== Source texts of formatted documents ==
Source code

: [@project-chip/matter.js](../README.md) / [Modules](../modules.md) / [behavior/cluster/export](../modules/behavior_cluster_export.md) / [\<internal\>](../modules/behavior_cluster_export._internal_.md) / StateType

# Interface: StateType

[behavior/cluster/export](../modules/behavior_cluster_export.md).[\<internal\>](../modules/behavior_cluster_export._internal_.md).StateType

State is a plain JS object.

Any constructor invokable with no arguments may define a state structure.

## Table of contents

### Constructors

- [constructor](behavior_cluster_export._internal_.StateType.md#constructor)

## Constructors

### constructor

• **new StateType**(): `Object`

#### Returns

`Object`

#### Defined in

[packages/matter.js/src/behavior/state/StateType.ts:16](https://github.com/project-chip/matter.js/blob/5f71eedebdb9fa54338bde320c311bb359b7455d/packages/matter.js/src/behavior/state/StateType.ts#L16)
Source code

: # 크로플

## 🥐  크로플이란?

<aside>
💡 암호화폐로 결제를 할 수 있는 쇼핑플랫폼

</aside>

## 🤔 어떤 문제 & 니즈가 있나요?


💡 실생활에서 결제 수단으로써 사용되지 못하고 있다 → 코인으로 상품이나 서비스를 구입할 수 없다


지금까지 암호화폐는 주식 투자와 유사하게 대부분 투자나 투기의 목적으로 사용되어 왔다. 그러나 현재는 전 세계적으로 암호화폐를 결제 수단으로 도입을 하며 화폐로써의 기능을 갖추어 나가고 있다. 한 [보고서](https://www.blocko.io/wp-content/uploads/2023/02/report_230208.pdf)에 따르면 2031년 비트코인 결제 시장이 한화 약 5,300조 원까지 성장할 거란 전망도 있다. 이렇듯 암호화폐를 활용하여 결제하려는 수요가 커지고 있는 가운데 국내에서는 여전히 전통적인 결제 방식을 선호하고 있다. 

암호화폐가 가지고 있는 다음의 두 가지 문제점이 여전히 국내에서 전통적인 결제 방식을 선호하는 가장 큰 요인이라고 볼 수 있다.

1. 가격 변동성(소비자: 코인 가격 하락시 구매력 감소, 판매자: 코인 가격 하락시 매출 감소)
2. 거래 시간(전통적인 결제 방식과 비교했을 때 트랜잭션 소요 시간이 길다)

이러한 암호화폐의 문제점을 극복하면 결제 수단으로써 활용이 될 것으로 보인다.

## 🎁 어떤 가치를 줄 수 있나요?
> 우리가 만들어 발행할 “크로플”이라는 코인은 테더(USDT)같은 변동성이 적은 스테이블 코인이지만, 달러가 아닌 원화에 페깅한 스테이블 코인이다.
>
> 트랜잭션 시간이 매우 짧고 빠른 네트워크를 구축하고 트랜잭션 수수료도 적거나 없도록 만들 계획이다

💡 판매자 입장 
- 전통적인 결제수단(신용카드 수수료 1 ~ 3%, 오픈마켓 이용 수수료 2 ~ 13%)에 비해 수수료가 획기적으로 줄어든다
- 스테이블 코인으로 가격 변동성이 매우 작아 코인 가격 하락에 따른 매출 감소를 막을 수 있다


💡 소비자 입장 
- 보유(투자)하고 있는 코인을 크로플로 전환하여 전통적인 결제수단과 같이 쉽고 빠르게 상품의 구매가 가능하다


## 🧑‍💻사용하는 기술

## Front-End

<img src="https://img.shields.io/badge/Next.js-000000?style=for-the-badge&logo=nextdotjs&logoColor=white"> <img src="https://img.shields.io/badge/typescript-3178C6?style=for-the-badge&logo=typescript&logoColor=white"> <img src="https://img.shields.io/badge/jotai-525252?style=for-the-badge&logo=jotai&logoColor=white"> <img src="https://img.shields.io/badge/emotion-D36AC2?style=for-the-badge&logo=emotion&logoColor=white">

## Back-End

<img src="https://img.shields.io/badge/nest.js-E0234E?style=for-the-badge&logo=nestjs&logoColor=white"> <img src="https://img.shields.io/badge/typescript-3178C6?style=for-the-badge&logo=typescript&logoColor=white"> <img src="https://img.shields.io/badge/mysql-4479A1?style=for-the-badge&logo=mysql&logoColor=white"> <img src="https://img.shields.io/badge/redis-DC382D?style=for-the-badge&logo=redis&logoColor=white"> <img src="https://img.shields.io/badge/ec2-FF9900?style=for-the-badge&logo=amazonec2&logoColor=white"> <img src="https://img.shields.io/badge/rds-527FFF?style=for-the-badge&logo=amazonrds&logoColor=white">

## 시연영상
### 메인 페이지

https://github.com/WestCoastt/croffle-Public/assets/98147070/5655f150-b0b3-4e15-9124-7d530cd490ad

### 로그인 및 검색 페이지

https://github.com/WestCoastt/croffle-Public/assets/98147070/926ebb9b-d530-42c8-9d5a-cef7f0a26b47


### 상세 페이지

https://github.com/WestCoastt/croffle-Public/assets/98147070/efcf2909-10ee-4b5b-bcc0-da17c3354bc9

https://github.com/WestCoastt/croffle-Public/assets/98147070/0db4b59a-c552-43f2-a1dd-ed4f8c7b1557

== Directive ==
Could you extract, unchanged, the lines from the one containing "## 🥐  크로플이란?" through the one containing "## Back-End", including both of those lines?

== Answer space ==
## 🥐  크로플이란?

<aside>
💡 암호화폐로 결제를 할 수 있는 쇼핑플랫폼

</aside>

## 🤔 어떤 문제 & 니즈가 있나요?


💡 실생활에서 결제 수단으로써 사용되지 못하고 있다 → 코인으로 상품이나 서비스를 구입할 수 없다


지금까지 암호화폐는 주식 투자와 유사하게 대부분 투자나 투기의 목적으로 사용되어 왔다. 그러나 현재는 전 세계적으로 암호화폐를 결제 수단으로 도입을 하며 화폐로써의 기능을 갖추어 나가고 있다. 한 [보고서](https://www.blocko.io/wp-content/uploads/2023/02/report_230208.pdf)에 따르면 2031년 비트코인 결제 시장이 한화 약 5,300조 원까지 성장할 거란 전망도 있다. 이렇듯 암호화폐를 활용하여 결제하려는 수요가 커지고 있는 가운데 국내에서는 여전히 전통적인 결제 방식을 선호하고 있다. 

암호화폐가 가지고 있는 다음의 두 가지 문제점이 여전히 국내에서 전통적인 결제 방식을 선호하는 가장 큰 요인이라고 볼 수 있다.

1. 가격 변동성(소비자: 코인 가격 하락시 구매력 감소, 판매자: 코인 가격 하락시 매출 감소)
2. 거래 시간(전통적인 결제 방식과 비교했을 때 트랜잭션 소요 시간이 길다)

이러한 암호화폐의 문제점을 극복하면 결제 수단으로써 활용이 될 것으로 보인다.

## 🎁 어떤 가치를 줄 수 있나요?
> 우리가 만들어 발행할 “크로플”이라는 코인은 테더(USDT)같은 변동성이 적은 스테이블 코인이지만, 달러가 아닌 원화에 페깅한 스테이블 코인이다.
>
> 트랜잭션 시간이 매우 짧고 빠른 네트워크를 구축하고 트랜잭션 수수료도 적거나 없도록 만들 계획이다

💡 판매자 입장 
- 전통적인 결제수단(신용카드 수수료 1 ~ 3%, 오픈마켓 이용 수수료 2 ~ 13%)에 비해 수수료가 획기적으로 줄어든다
- 스테이블 코인으로 가격 변동성이 매우 작아 코인 가격 하락에 따른 매출 감소를 막을 수 있다


💡 소비자 입장 
- 보유(투자)하고 있는 코인을 크로플로 전환하여 전통적인 결제수단과 같이 쉽고 빠르게 상품의 구매가 가능하다


## 🧑‍💻사용하는 기술

## Front-End

<img src="https://img.shields.io/badge/Next.js-000000?style=for-the-badge&logo=nextdotjs&logoColor=white"> <img src="https://img.shields.io/badge/typescript-3178C6?style=for-the-badge&logo=typescript&logoColor=white"> <img src="https://img.shields.io/badge/jotai-525252?style=for-the-badge&logo=jotai&logoColor=white"> <img src="https://img.shields.io/badge/emotion-D36AC2?style=for-the-badge&logo=emotion&logoColor=white">

## Back-End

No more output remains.